Mushrooming clus–ters of letterboxes in a Wakatipu subdivision are expected to grow, stretching the patience of some residents.
More of the quirky roadside clusters at Atley Downs and Morning Star Terrace in Arthurs Point are planned for next year.
Touted as a response to the area’s growing population, the aim is to give residents more flexibility with their postal service needs.
Not everybody is thrilled.
An Arthurs Point developer Chris Streat says the clusters are an inconvenience, and he’s bemused why New Zealand Post doesn’t treat Arthurs Point as residential with house-by-house delivery: “You have to wonder why we get less service here than the rest of NZ,” he says.
Streat says he’s in talks with NZ Post, which has agreed to a submission to review future clusters.
NZ Post media communications manager Michael Tull says the growing population at Arthurs Point is more likely to lead to an increase in letterbox clusters, rather than a reduction.
“As the number of houses has grown we’re looking at the number of sites we’ve got. Early next year we’re going to look at the number and location.

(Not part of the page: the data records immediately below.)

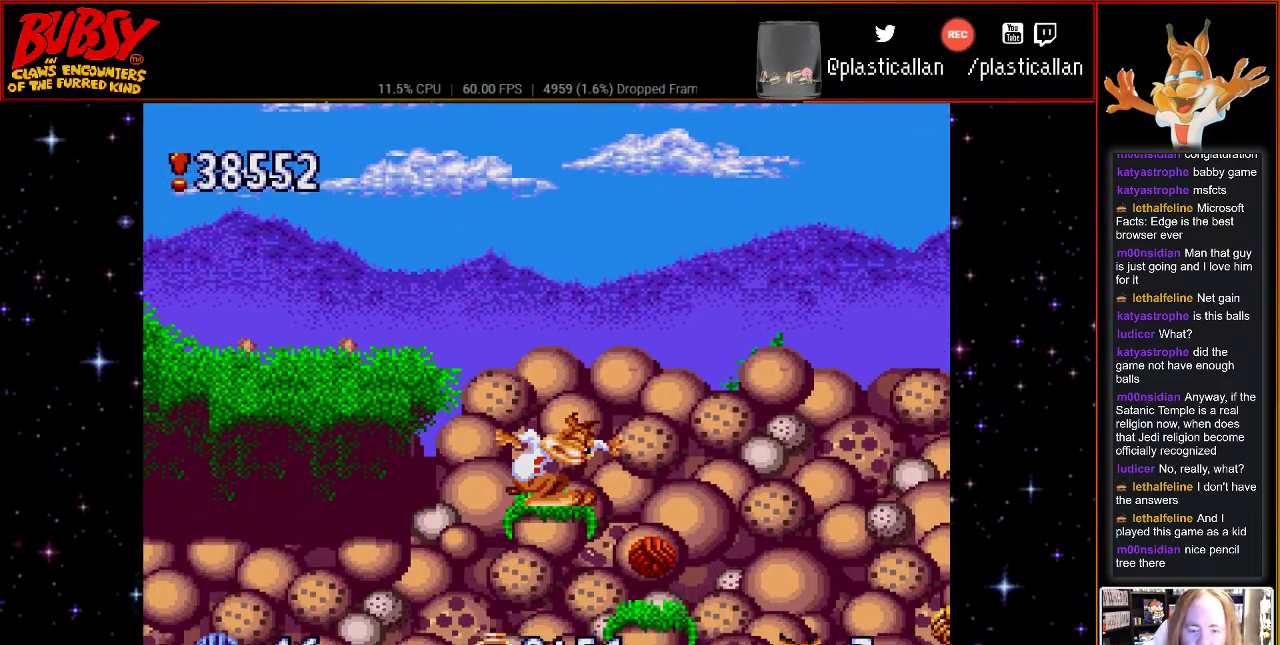
{"buttons": ["B", "DPAD_RIGHT"], "events": [[433, "DPAD_RIGHT", "down"], [467, "B", "down"]]}
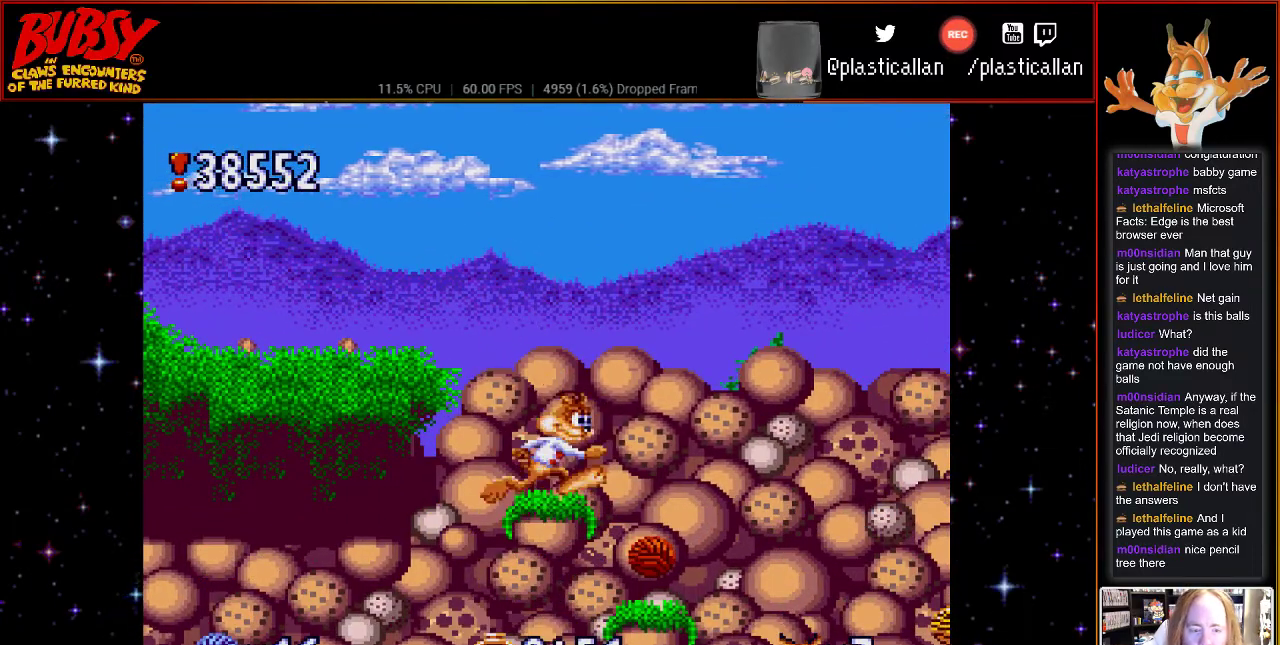
{"buttons": ["B", "DPAD_RIGHT"], "events": []}
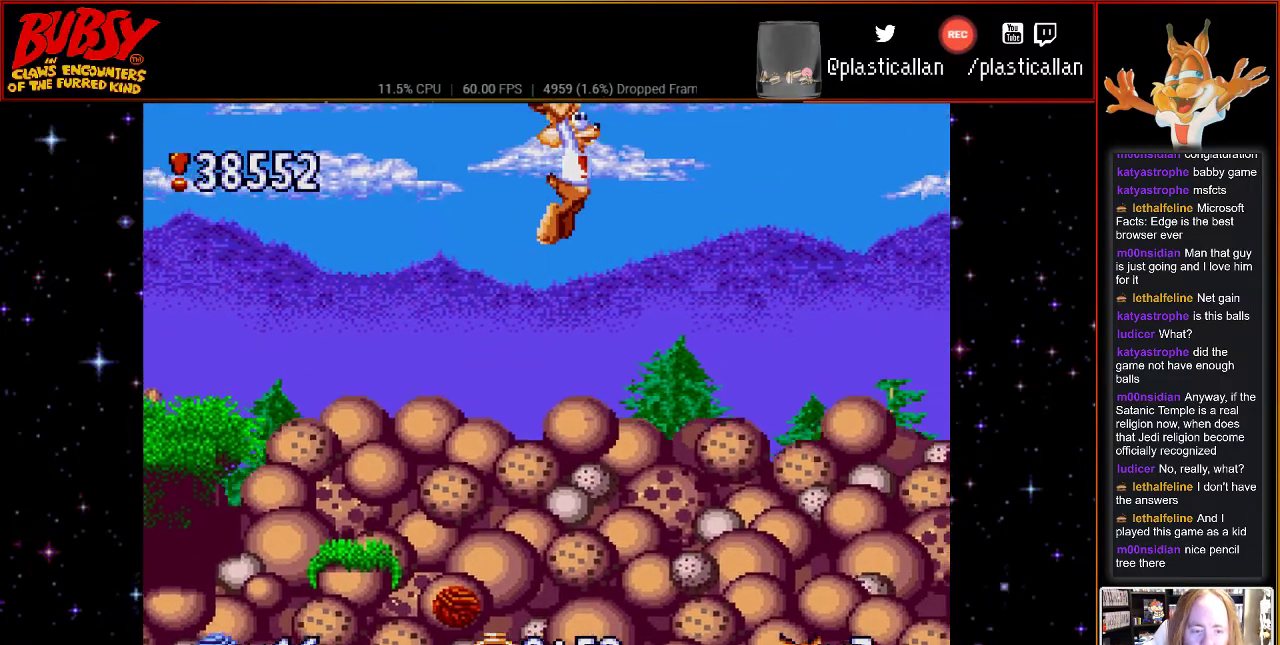
{"buttons": ["DPAD_RIGHT"], "events": [[83, "B", "up"]]}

We are looking to establish some additional sites.”
Smaller clusters nearer the houses and streets they represent would be better, Tull says.
In some cases, to-the-door delivery is possible – if a property is in an area where an existing rural delivery service passes and the mailbox can be easily and safely accessed.
Tull says the area doesn’t have sufficient population to support a postie for door-by-door deliveries.
While some view the letterboxes as quirky, even a tourist attraction, not all residents hold that view.
An Arthurs Point homeowner says letterbox clusters are confusing, and even the postie has issues figuring out which mail goes to which box.
“It’s alright for the people who drive past and have a chuckle, but not so much when you’re living outside a number of joke-shaped mailboxes.”